Opposition to the controversial Cyber Intelligence Sharing and Protection Act heated up this past week after the legislation was rushed through the House of Representatives last Thursday.

According to popular technology blog Techdirt, the bill was originally scheduled to be voted on last Friday, but was moved forward to last Thursday afternoon. Though this move to quickly pass the highly debated legislation caused concern among much of the Internet community, many more called attention to the amendments included in the form of the bill that passed. The amendments essentially narrow down what the government can use data for, from any cybersecurity purpose to a specific list of five, including protection of children from exploitation.

While many are divided on the bill as a whole, there are those who clearly define their stance. Companies such as Facebook, Microsoft, Verizon and IBM all placed their official support behind the bill.

In a statement to magazine PC World, U.S. House of Representatives Permanent Select Committee on Intelligence Chairman Rep. Mike Rogers (R-Michigan) cited the cyber threats coming from China and Russia as the motivation behind the bill.

“America will be a little safer and our economy better protected from foreign cyber predators with this legislation,” Rogers said.

Opposition includes Mozilla, creators of the Web browser Firefox.

“The bill infringes on our privacy, includes vague definitions of cybersecurity and grants immunities to companies and government that are too broad around information misuse” Mozilla said in a statement released yesterday

President Barack Obama, who also denounced the bill, said it “fails to provide authorities to ensure that the nation’s core critical infrastructure is protected while repealing important provisions of electronic surveillance law without instituting corresponding privacy, confidentiality and civil liberties safeguards.”

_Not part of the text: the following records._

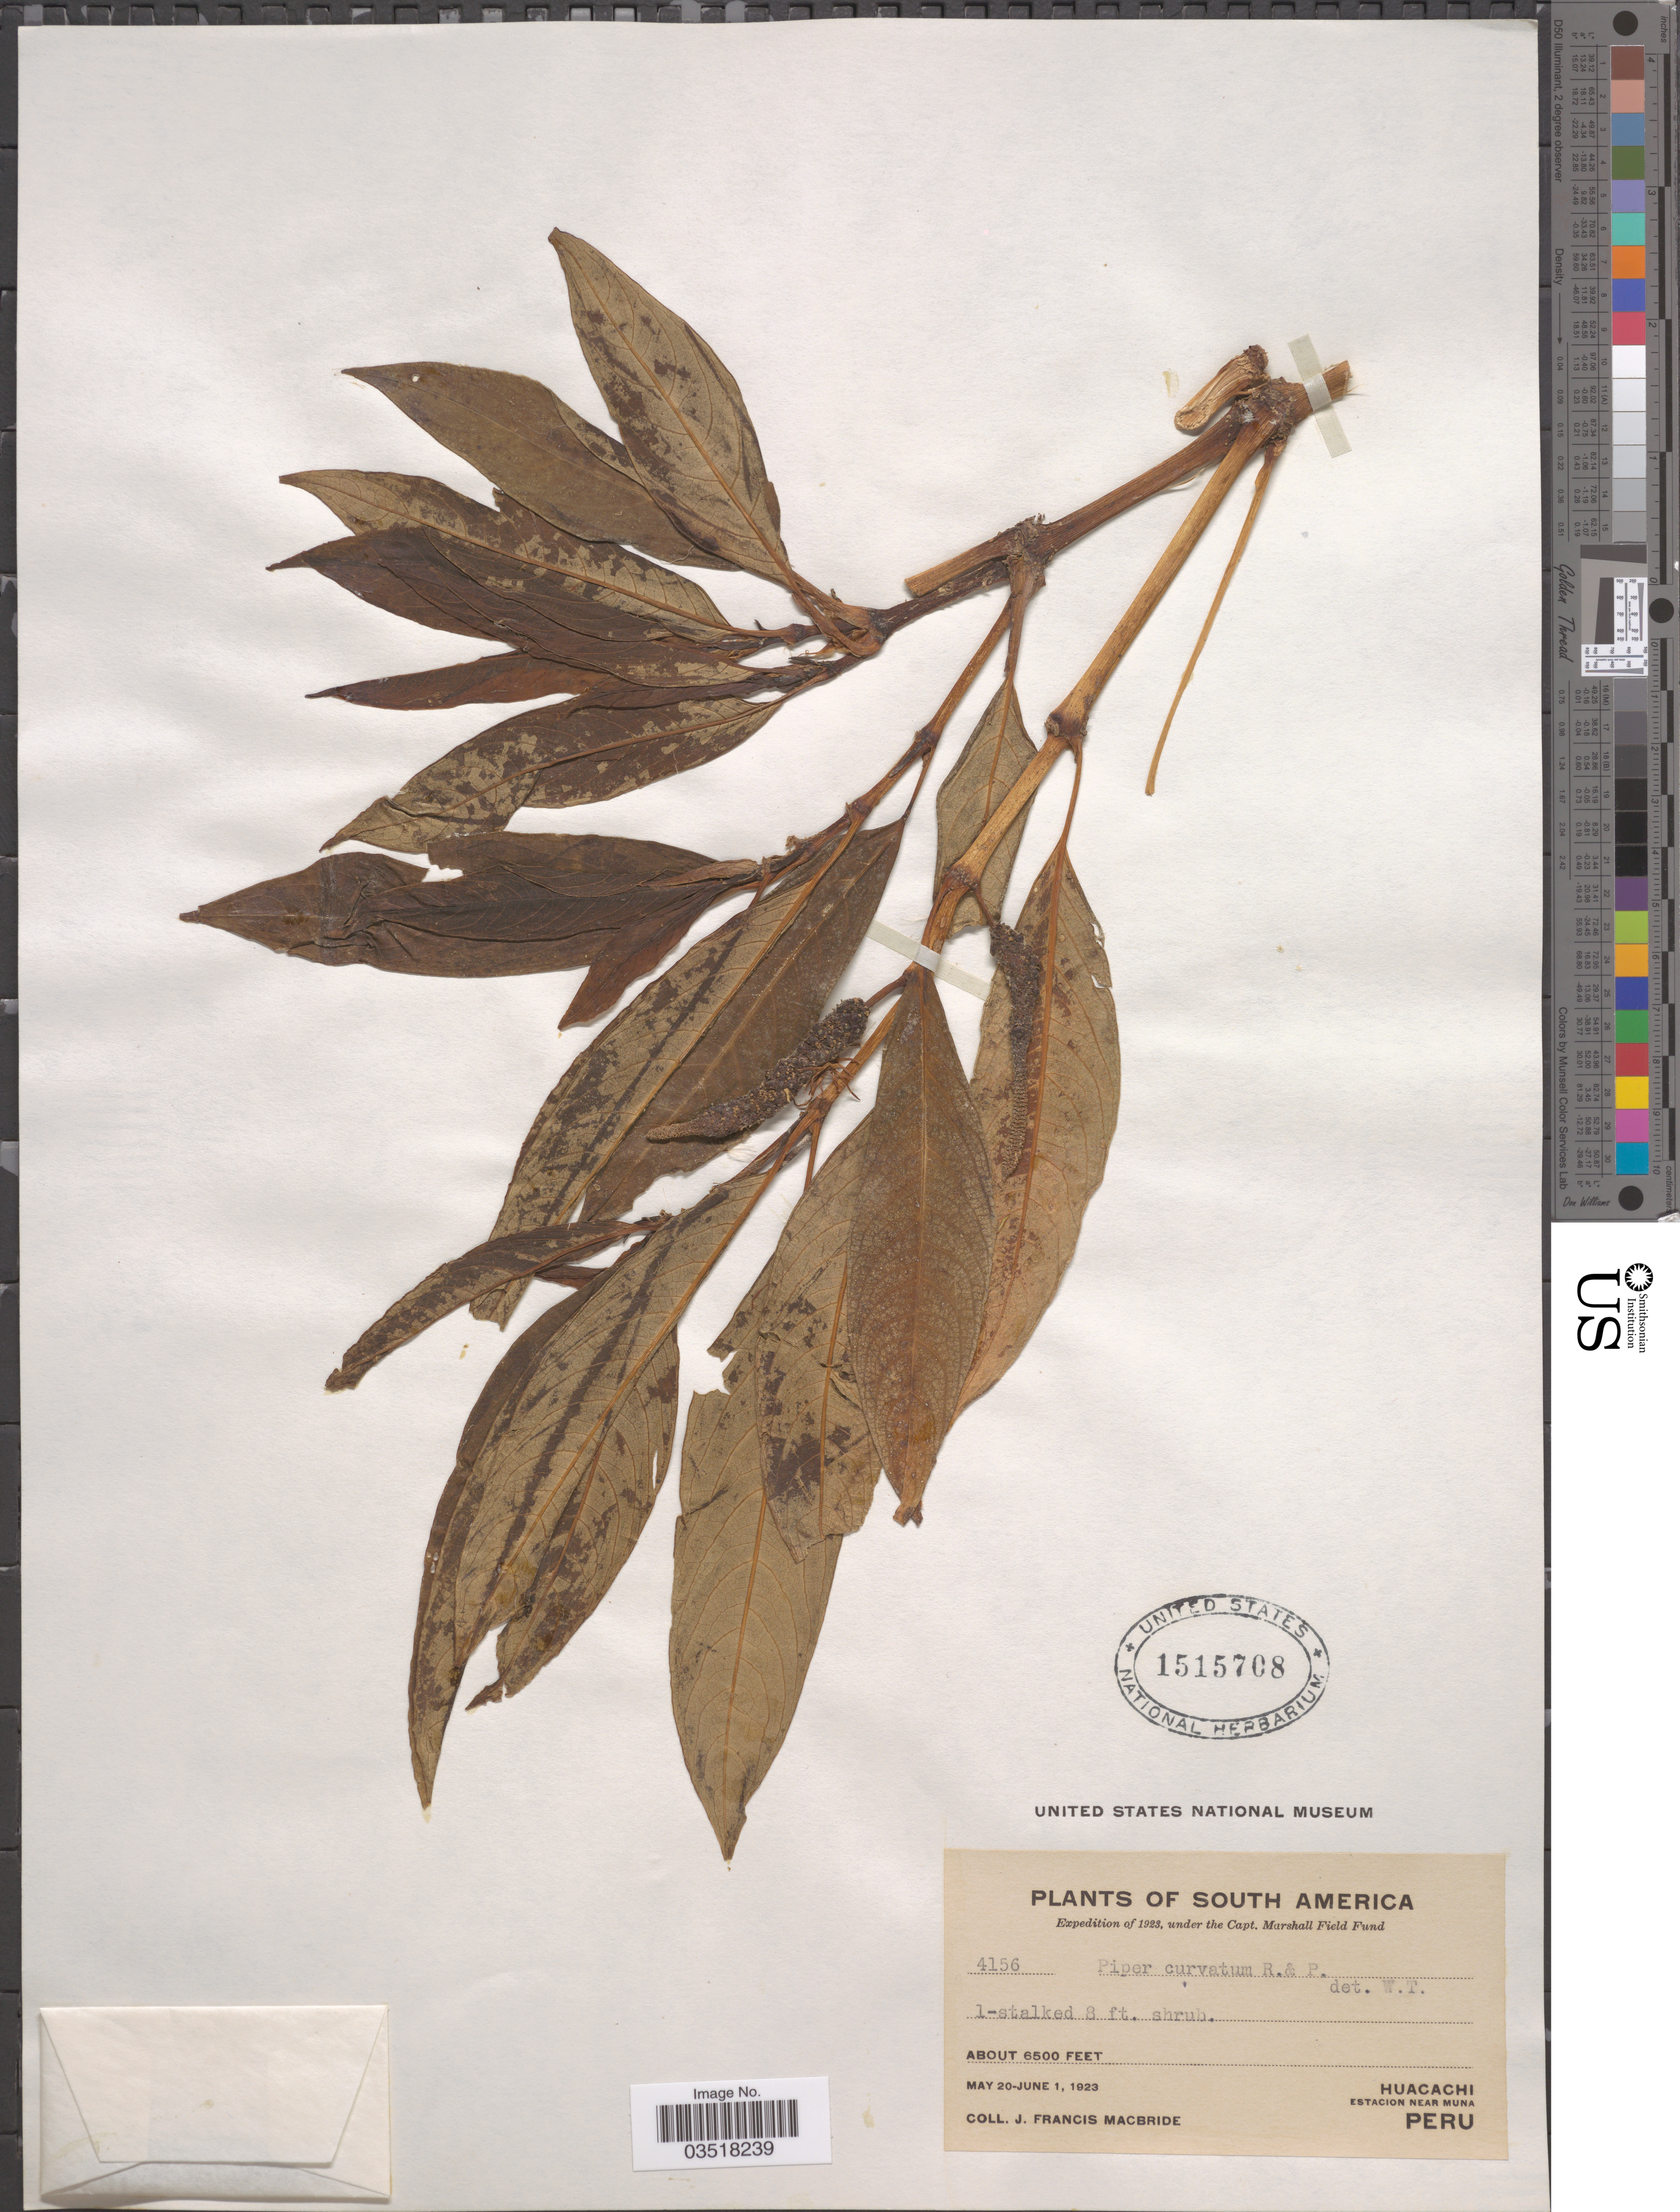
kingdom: Plantae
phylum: Tracheophyta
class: Magnoliopsida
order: Piperales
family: Piperaceae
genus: Piper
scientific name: Piper curvatum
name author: Ruiz & Pav.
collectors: J. F. Macbride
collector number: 4156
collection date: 1923-05-20/1923-06-01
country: Peru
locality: Huacachi. Estacion near Muna.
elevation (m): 1981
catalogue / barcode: US 1515708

The American Civil Liberties Union also mounted a letter-writing campaign against the bill, explaining how the “broad legislation would give the government, including military spy agencies, unprecedented powers to snoop through people’s personal information — medical records, private emails, financial information — all without a warrant, proper oversight or limits.”

CISPA still must pass through the Senate, and eventually land on Obama’s desk, where he has threatened to veto the bill.